ジャズダンスという呼称は広く世界中に広まっていますが、いざ「じゃあ、どんなダンスがジャズなの?」とか「これは何のための練習なの?」と聞かれると困ってしまう人が多いと思います。 日本では1970年の後半に、第一次ジャズダンスブームがきました。アメリカと違い、もともとジャズ音楽やダンスの土壌がない日本ですから、「とにかく楽しければいい」的なノリと「バレエが出来りゃ何とかなる」的なノリで、アメリカの受け売りの域を出ないままに日本全土に広まってしまいました。
当然、アメリカにおける100年以上にわたる黒人リズムやジャズ音楽のジャズダンスに対するコントリビューションなど、身をもって理解できるわけないですから、出来上がったものは借りてきた猫のようなものとなり、本場のダンスとかなり違ってきてしまいました。
例えばピルエット。ジャズピルエットとはアウトサイドのターンです。軸は1つです。すなわち原理はバレエのピルエットと同じです。だから日本ではバレエが上手い人はジャズも上手いという暗黙の構図が自然と出来上がってしまいました。しかし本当はそうではないのです。 ジャズピルエットはバレエのピルエットと違い、回るスピードが非常に重要なポイントになっています。つまり、音楽のビートに合わせて回らなければならないのです。音の中で回るために、またスピードを調節するためにバレエにはないボディコントロールと様々なテクニックが必要です。
残念ながら、こういったことは日本はもとよりアメリカのどこのスタジオにいっても教えてくれません。この感覚は、おそらく長い歴史の中で身をもって培ってきたアメリカ人のリズムセンスだからでしょう。従って、日本のジャズダンスのメソッドの中には一切こういったビートやリズムに関するノウハウやテクニックが存在しないのです。 しかしながら、ここがジャズがバレエやモダンと一線を画する大事なポイントであり、またジャズをジャズたらしめている所以であろうと考えます。

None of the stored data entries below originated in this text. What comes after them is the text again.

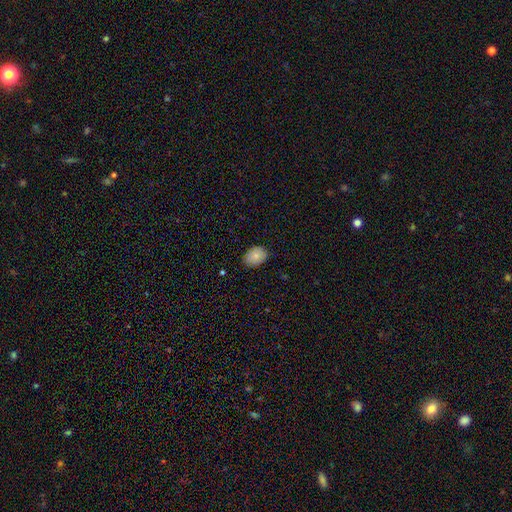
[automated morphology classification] The model was most divided on "how rounded": in between: 70%, round: 29%, cigar-shaped: 1%. More confident: merging — none (81%); smooth or featured — smooth (80%).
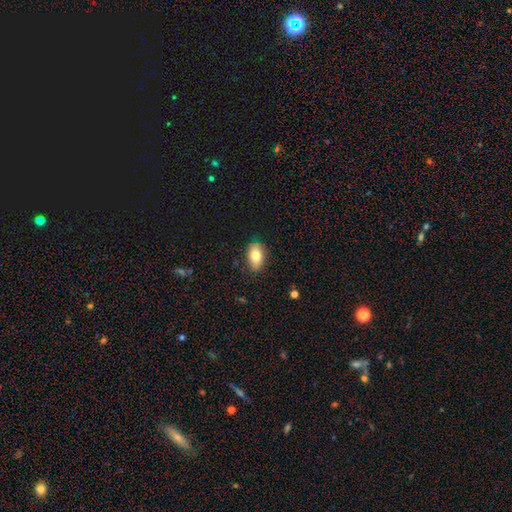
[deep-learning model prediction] Smooth or featured?
  - smooth: 80% *
  - featured or disk: 12%
  - star or artifact: 8%
How rounded?
  - in between: 88% *
  - round: 9%
  - cigar-shaped: 2%
Merging?
  - none: 83% *
  - minor disturbance: 13%
  - major disturbance: 3%
  - merger: 1%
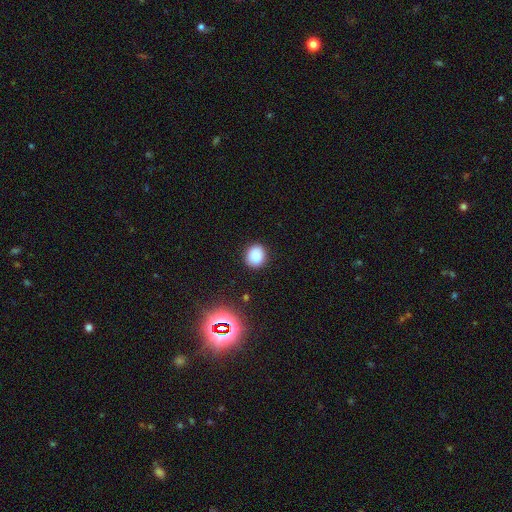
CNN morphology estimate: smooth-or-featured: smooth: 84% | star or artifact: 11% | featured or disk: 4%
  how-rounded: round: 74% | in between: 25% | cigar-shaped: 1%
  merging: none: 88% | minor disturbance: 8% | major disturbance: 2% | merger: 1%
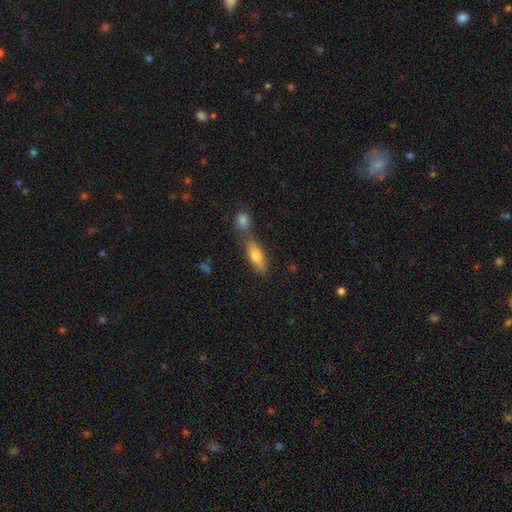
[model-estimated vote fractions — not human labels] Smooth or featured: smooth — 75% (featured or disk — 17%)
How rounded: in between — 66% (cigar-shaped — 31%)
Merging: none — 52% (merger — 32%)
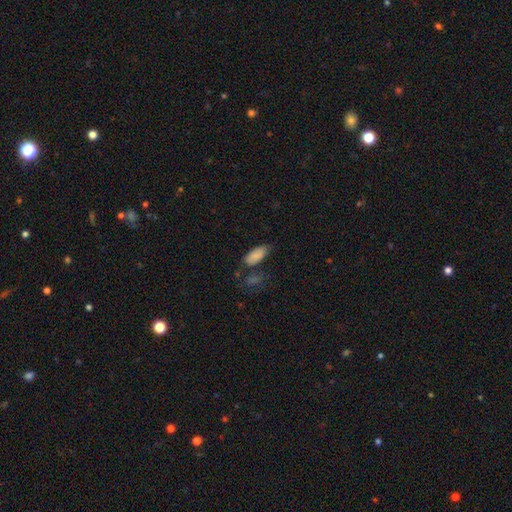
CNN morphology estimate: Smooth or featured?
  - smooth: 85% *
  - star or artifact: 7%
  - featured or disk: 7%
How rounded?
  - in between: 88% *
  - cigar-shaped: 10%
  - round: 2%
Merging?
  - none: 61% *
  - minor disturbance: 23%
  - merger: 10%
  - major disturbance: 6%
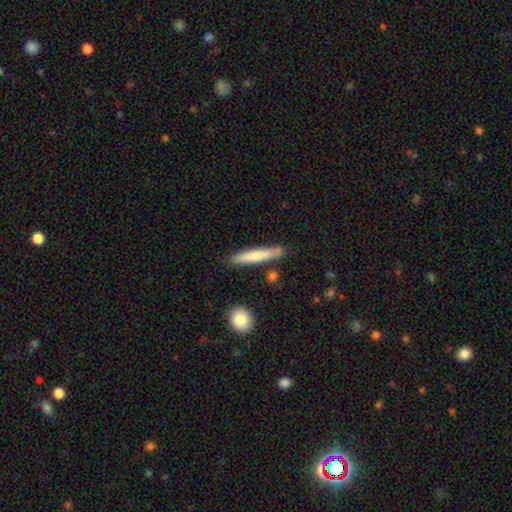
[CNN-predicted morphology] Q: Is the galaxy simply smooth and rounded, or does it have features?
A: smooth — 66%.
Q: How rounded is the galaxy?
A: cigar-shaped — 90%.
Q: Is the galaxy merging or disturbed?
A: none — 79%.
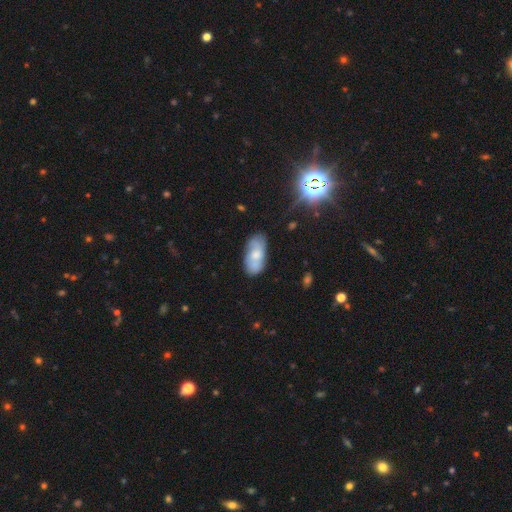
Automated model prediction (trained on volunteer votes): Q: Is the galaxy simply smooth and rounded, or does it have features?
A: smooth — 56%.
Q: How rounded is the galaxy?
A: in between — 91%.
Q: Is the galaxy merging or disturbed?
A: none — 69%.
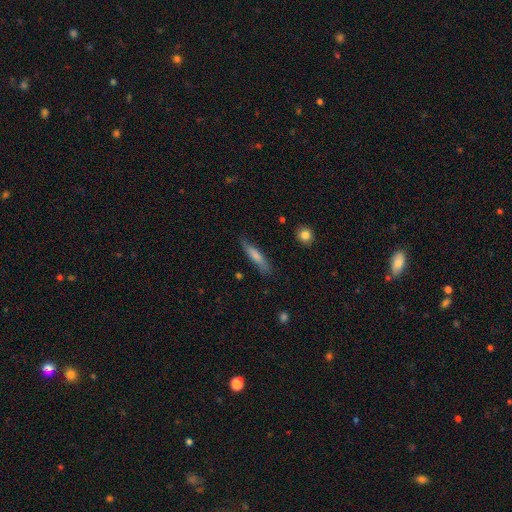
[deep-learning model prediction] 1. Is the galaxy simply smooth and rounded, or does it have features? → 71% smooth, 22% featured or disk, 6% star or artifact.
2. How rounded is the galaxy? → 85% cigar-shaped, 13% in between, 2% round.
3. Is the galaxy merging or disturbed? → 77% none, 18% minor disturbance, 4% major disturbance, 2% merger.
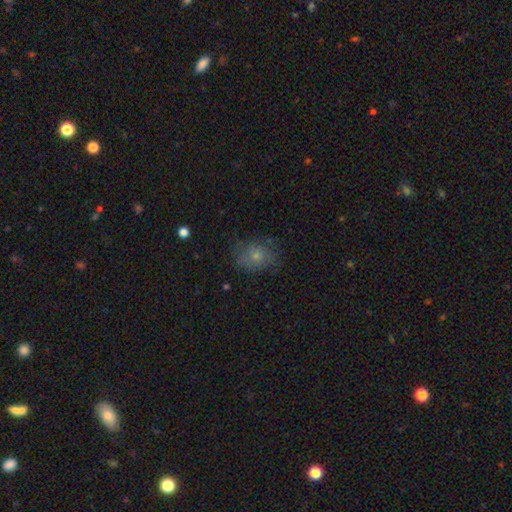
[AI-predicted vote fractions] Smooth or featured: smooth — 67% (featured or disk — 21%)
How rounded: round — 51% (in between — 48%)
Merging: none — 64% (minor disturbance — 23%)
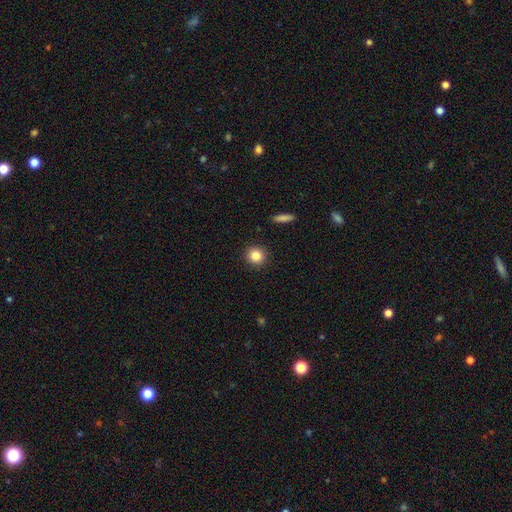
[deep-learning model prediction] Smooth or featured: smooth — 84% (star or artifact — 10%)
How rounded: round — 92% (in between — 7%)
Merging: none — 91% (minor disturbance — 6%)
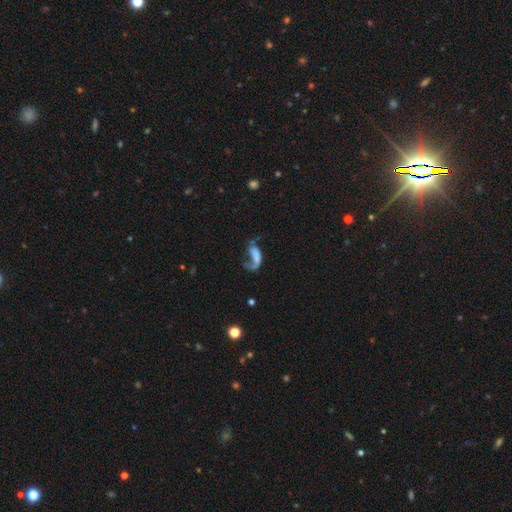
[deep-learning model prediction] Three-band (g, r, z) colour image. It shows a featured or disk galaxy (49%). Merging: major disturbance (53%).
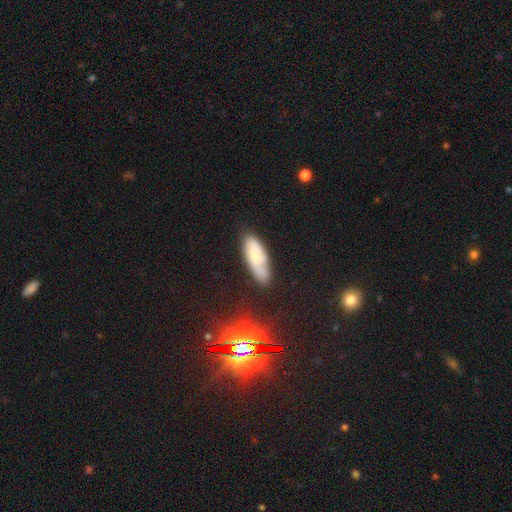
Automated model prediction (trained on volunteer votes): This is possibly a smooth galaxy (54%). How rounded: likely in between (67%). Merging: likely none (70%).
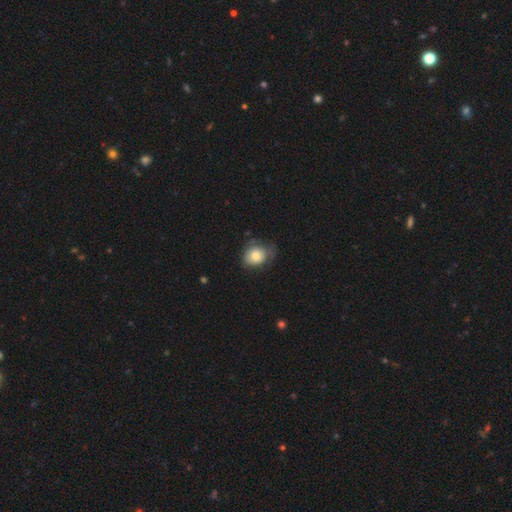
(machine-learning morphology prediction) A smooth galaxy with no disk features (77%) that is round (50%).

Vote fractions:
- Smooth or featured? smooth: 77% / featured or disk: 15% / star or artifact: 8%
- How rounded? round: 50% / in between: 49% / cigar-shaped: 1%
- Merging? none: 48% / minor disturbance: 36% / major disturbance: 14% / merger: 2%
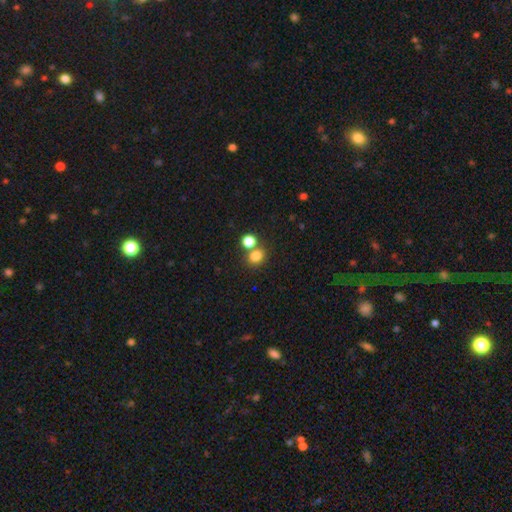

本テキストとビデオは、形式よりも実を重んじた実践の書です。トニーティーがアメリカで培ってきたジャズテクニックの基本をすべて網羅するように努めました。ファンクインターロックと同じく、ジャズのテクニックもすべてがリンクしています。一見難しそうなことも一つずつクリアしていくことで加速度的に上達していくはずです。複雑な動きを100個覚えるよりも応用のきく1個のステップを修得するほうが、大切であると考えます。従って、このテキストにある内容はすべて重要ですから、あせらず一つ一つを確実にものにしていって下さい。